Texas Agrilife Extension Service
Texas A&M University, College Station, Texas

September 2009

Growing Columbines (Aquilegia)

by Cynthia W. Mueller

Native Columbine
Aquilegia canadensis

Columbines are a favorite spring wildflower for Texas gardeners. They have the ability to grow in both sun and light shade, and under good growing circumstances will survive for several years. Flower types range from the dainty bloom with "spurs" projecting to fully double bells composed of many petals in contrasting colors.

Not all varieties of columbines are suitable for Texas gardens. Two of the best are the hybrid 'Texas Gold' and the native species Aquilegia canadensis. 'Texas Gold' is a very heat resistant plant with golden-yellow flowers that was bred from the rare Aquilegia hinckleyana which grows only along a few mountainous streambeds in West Texas. Its tough qualities and many large, showy flowers have earned it the right to be called one of the "Texas Super Stars".

The native A. canadensis produces a mound of foliage and delicate red-and-gold flowers several feet in height over a long period in the spring. It is found in nature from Canada through the US into Texas. These two columbines often will cross with each other, creating a range of softly colored hybrids. The classic English columbines, such as the McKana strains, the blue-flowered European varieties or the doubles such as 'Nora Barlow' are more suited to moist soils in light shade and would prefer cooler temperatures than most Texas gardens have to offer.
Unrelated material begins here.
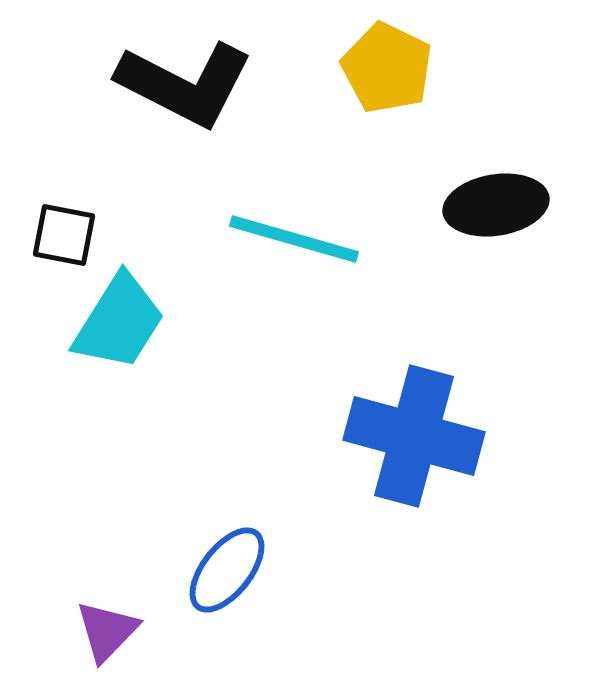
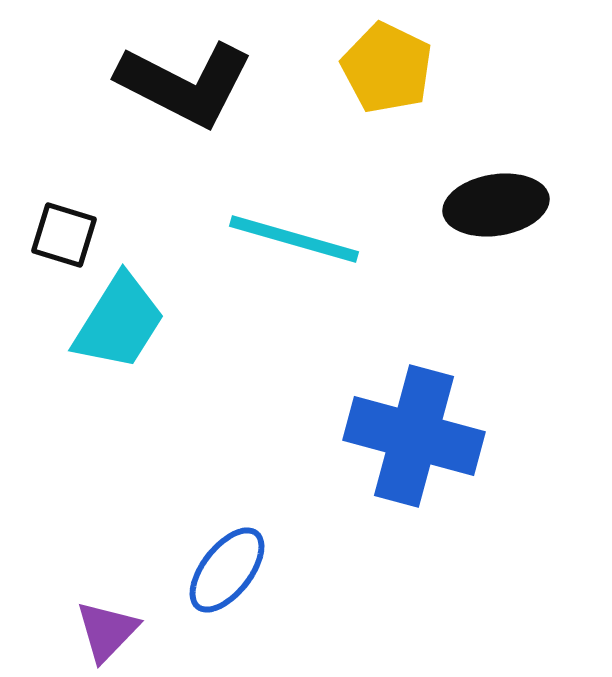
black square: rotated 6 degrees clockwise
Set out plants in the spring to early summer. They may be placed from one to two feet apart with generous mulching between plants. During the blooming season the mounds of finely cut, soft green foliage with flowers may reach as much as three feet in height. Trim off spent flower stalks before the capsules shatter to release seed, or leave them to provide fresh plants for a later season. In times of drought the plants may go dormant for a time in the midst of the summer.

Seeds shed into the flower bed have a bad habit of trying to germinate after odd summer rains, then perishing in the heat of the summer, so it's a good idea to save some seeds for sowing in flats or in place near established plants in the late fall. These should have no trouble becoming established.

Fertilize established columbines monthly during the growing season with a good soluble all-purpose fertilizer. There are few pests to be reckoned with. Low-growing shrub roses, perennial coreopsis, penstemons or ferns make good growing companions.